Chapter 6 presents a synthesis of the main findings of this thesis and reflects on the possible role of SEM in DSM. It discusses some limitations of SEM, such as the assumed linearity of relationships (while in reality relationships between soil properties and environmental covariates are often non-linear) and its static nature, as well as several challenges. One of the main challenges I encountered in the case studies was the lack of good-quality proxies (covariates) to adequately represent the soil-forming processes. Since we cannot include hundred of covariates to predict soil properties in SEM, as done in machine-learning techniques, we need to develop proper covariates to achieve a good SE model. Nevertheless, I concluded that SEM is an appropriate technique to include pedological knowledge in DSM, and could potentially fill an important niche. Developing a SE model requires thorough work to translate a conceptual model to a graphical model. By doing so, one is able to test pedological hypotheses and learn from the data, because the model suggestions bring new considerations and research. SEM brings added value to DSM, because the graphical model unites pedological knowledge and statistical modelling in a single framework.

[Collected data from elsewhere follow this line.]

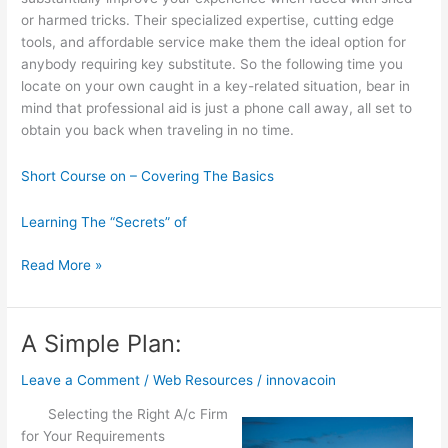
or harmed tricks. Their specialized expertise, cutting edge
tools, and affordable service make them the ideal option for
anybody requiring key substitute. So the following time you
locate on your own caught in a key-related situation, bear in
mind that professional aid is just a phone call away, all set to
obtain you back when traveling in no time.
Short Course on – Covering The Basics
Learning The “Secrets” of
Learning
Read More »
The
“Secrets”
of
A Simple Plan:
Leave a Comment
/
Web Resources
/
innovacoin
Selecting the Right A/c Firm
for Your Requirements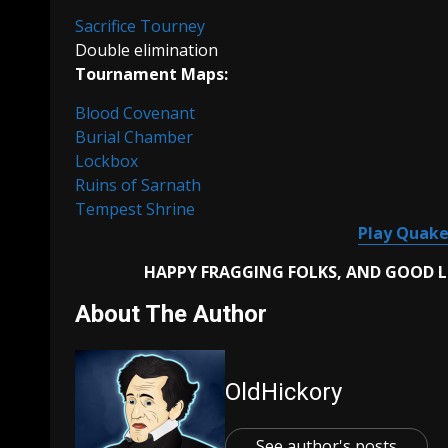
Sacrifice Tourney
Double elimination
Tournament Maps:
Blood Covenant
Burial Chamber
Lockbox
Ruins of Sarnath
Tempest Shrine
Play Quake
HAPPY FRAGGING FOLKS, AND GOOD 
About The Author
OldHickory
See author's posts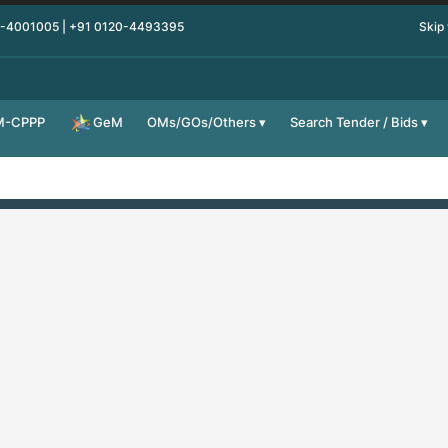
0-4001005 | +91 0120-4493395
Skip
M-CPPP
OMs/GOs/Others
Search Tender / Bids
GeM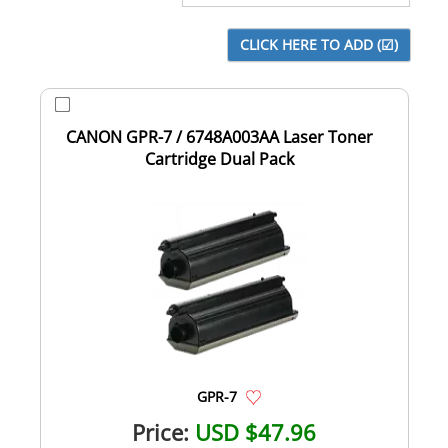
CANON GPR-7 / 6748A003AA Laser Toner
Cartridge Dual Pack
GPR-7
Price:
USD $47.96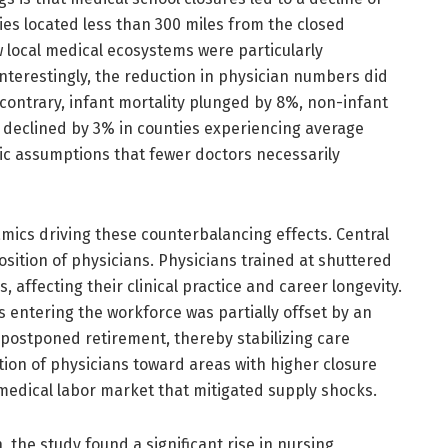
ies located less than 300 miles from the closed
 local medical ecosystems were particularly
 Interestingly, the reduction in physician numbers did
contrary, infant mortality plunged by 8%, non-infant
y declined by 3% in counties experiencing average
stic assumptions that fewer doctors necessarily
ics driving these counterbalancing effects. Central
ition of physicians. Physicians trained at shuttered
affecting their clinical practice and career longevity.
s entering the workforce was partially offset by an
 postponed retirement, thereby stabilizing care
ation of physicians toward areas with higher closure
e medical labor market that mitigated supply shocks.
n, the study found a significant rise in nursing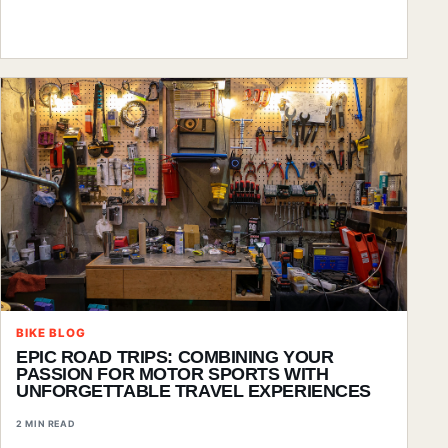
BIKE BLOG
EPIC ROAD TRIPS: COMBINING YOUR
PASSION FOR MOTOR SPORTS WITH
UNFORGETTABLE TRAVEL EXPERIENCES
2 MIN READ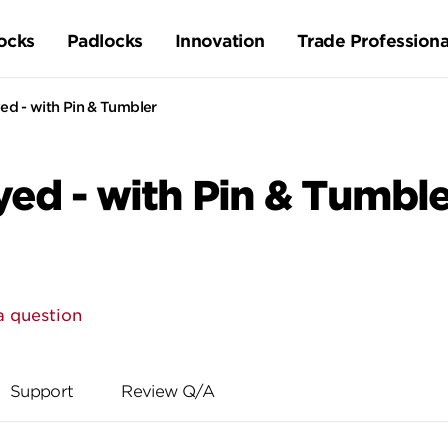
ocks
Padlocks
Innovation
Trade Professiona
d - with Pin & Tumbler
ed - with Pin & Tumble
a question
Support
Review Q/A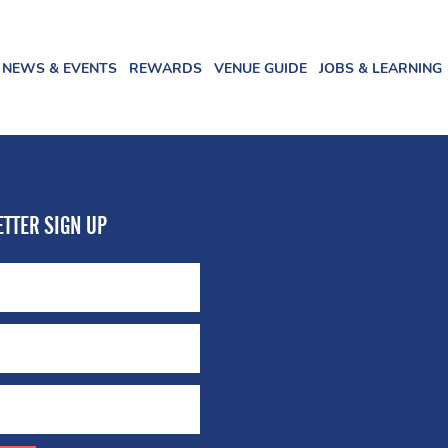
NEWS & EVENTS
REWARDS
VENUE GUIDE
JOBS & LEARNING
TTER SIGN UP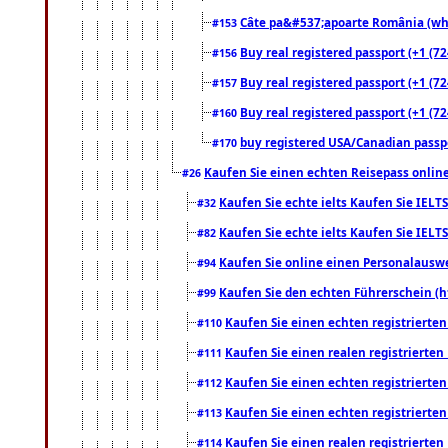
Câte pa&#537;apoarte România (what
#153
Buy real registered passport (+1 (72
#156
Buy real registered passport (+1 (72
#157
Buy real registered passport (+1 (72
#160
buy registered USA/Canadian passpor
#170
Kaufen Sie einen echten Reisepass online
#26
Kaufen Sie echte ielts Kaufen Sie IELTS
#32
Kaufen Sie echte ielts Kaufen Sie IELTS
#82
Kaufen Sie online einen Personalauswei
#94
Kaufen Sie den echten Führerschein (h
#99
Kaufen Sie einen echten registrierte
#110
Kaufen Sie einen realen registrierte
#111
Kaufen Sie einen echten registrierte
#112
Kaufen Sie einen echten registrierte
#113
Kaufen Sie einen realen registrierte
#114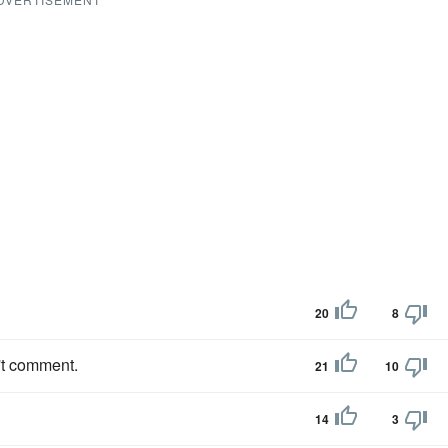
20
8
't comment.
21
10
14
3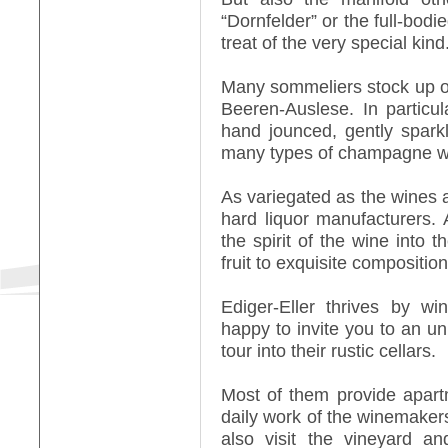
“Dornfelder” or the full-bod
treat of the very special kind
Many sommeliers stock up on 
Beeren-Auslese. In particul
hand jounced, gently spark
many types of champagne w
As variegated as the wines ar
hard liquor manufacturers. A
the spirit of the wine into th
fruit to exquisite compositio
Ediger-Eller thrives by w
happy to invite you to an un
tour into their rustic cellars.
Most of them provide apart
daily work of the winemaker
also visit the vineyard a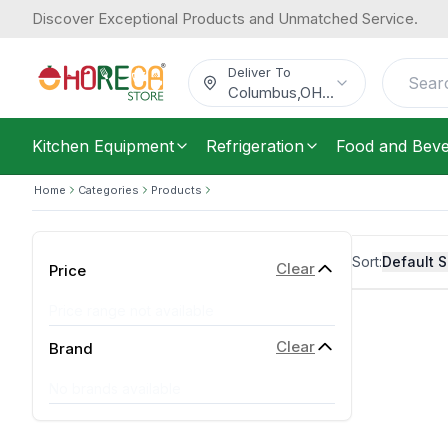
Discover Exceptional Products and Unmatched Service.
Deliver To
Columbus
,
OH
...
Kitchen Equipment
Refrigeration
Food and Bev
Home
Categories
Products
Sort:
Default S
Clear
Price
Price range not available
Clear
Brand
No brands available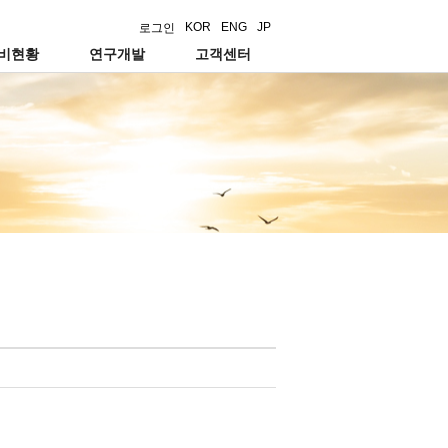
KOR
ENG
JP
로그인
설비현황
연구개발
고객센터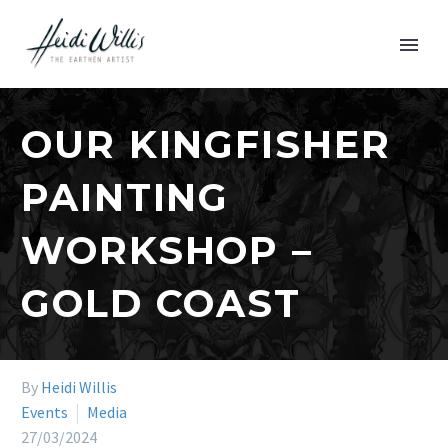
OUR KINGFISHER
PAINTING
WORKSHOP –
GOLD COAST
By
Heidi Willis
Events
Media
27/03/2024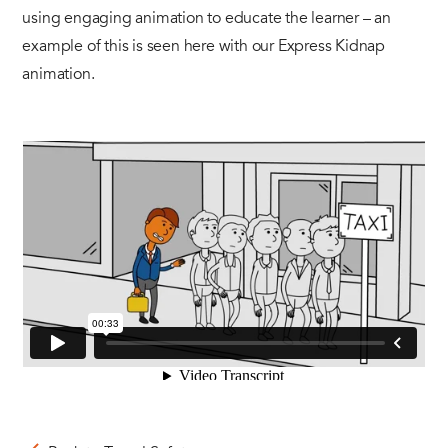
using engaging animation to educate the learner – an
example of this is seen here with our Express Kidnap
animation.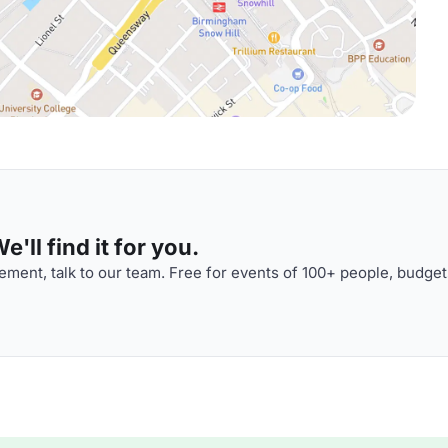
'll find it for you.
ment, talk to our team. Free for events of 100+ people, budget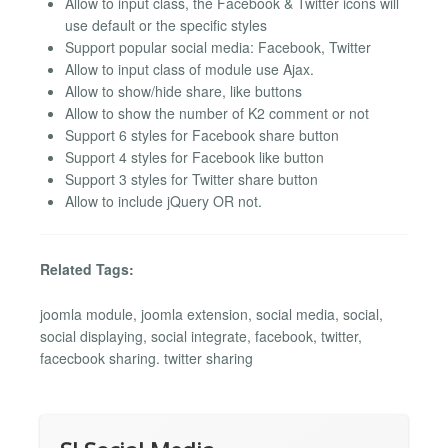
Allow to input class, the Facebook & Twitter icons will
use default or the specific styles
Support popular social media: Facebook, Twitter
Allow to input class of module use Ajax.
Allow to show/hide share, like buttons
Allow to show the number of K2 comment or not
Support 6 styles for Facebook share button
Support 4 styles for Facebook like button
Support 3 styles for Twitter share button
Allow to include jQuery OR not.
Related Tags:
joomla module, joomla extension, social media, social,
social displaying, social integrate, facebook, twitter,
facecbook sharing. twitter sharing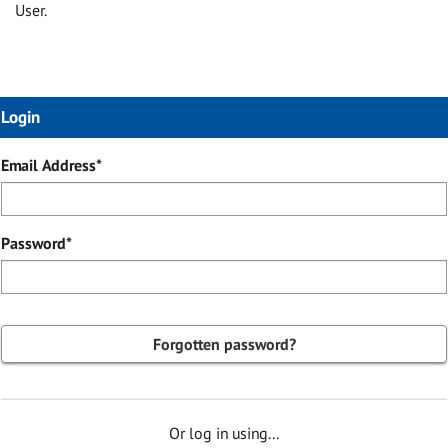
User.
Login
Login
Email Address*
Password*
Forgotten password?
Or log in using...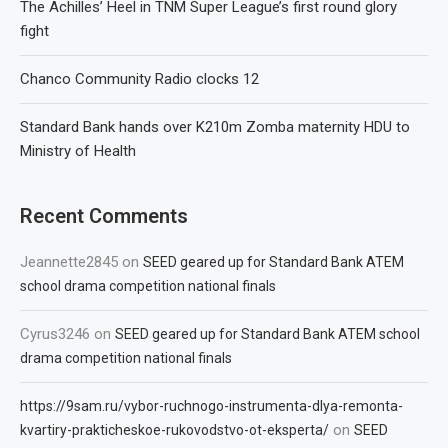
The Achilles’ Heel in TNM Super League’s first round glory
fight
Chanco Community Radio clocks 12
Standard Bank hands over K210m Zomba maternity HDU to
Ministry of Health
Recent Comments
Jeannette2845
on
SEED geared up for Standard Bank ATEM
school drama competition national finals
Cyrus3246
on
SEED geared up for Standard Bank ATEM school
drama competition national finals
https://9sam.ru/vybor-ruchnogo-instrumenta-dlya-remonta-
on
kvartiry-prakticheskoe-rukovodstvo-ot-eksperta/
SEED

What is more, every model coefficient can be analysed in terms of its sign and magnitude with respect to the other coefficients, and in terms of its pedological meaning. For that reason, I think that SEM can be a method to do conscious DSM since it helps one to become more aware of the processes behind the system interrelationships.

This thesis only introduced SEM for DSM. There are several features and possibilities of SEM that I did not research. The use of latent variables to represent conceptual variables, such as soil fertility, soil quality, etc., should be the next step in its adaptation for DSM purposes. Implementing categorical variables and non-linear relations will also bring more flexibility to the model, and can provide solutions for areas with different environmental conditions. In the face of the large demand for answers on global issues that are often addressed at national or regional scale, I am convinced that SEM is a suitable framework to meet these demands. Also, I am confident that SEM fills a vacant niche in DSM, since it does not compete with machine learning techniques and mechanistic modelling approaches, and provides a framework for conscious DSM.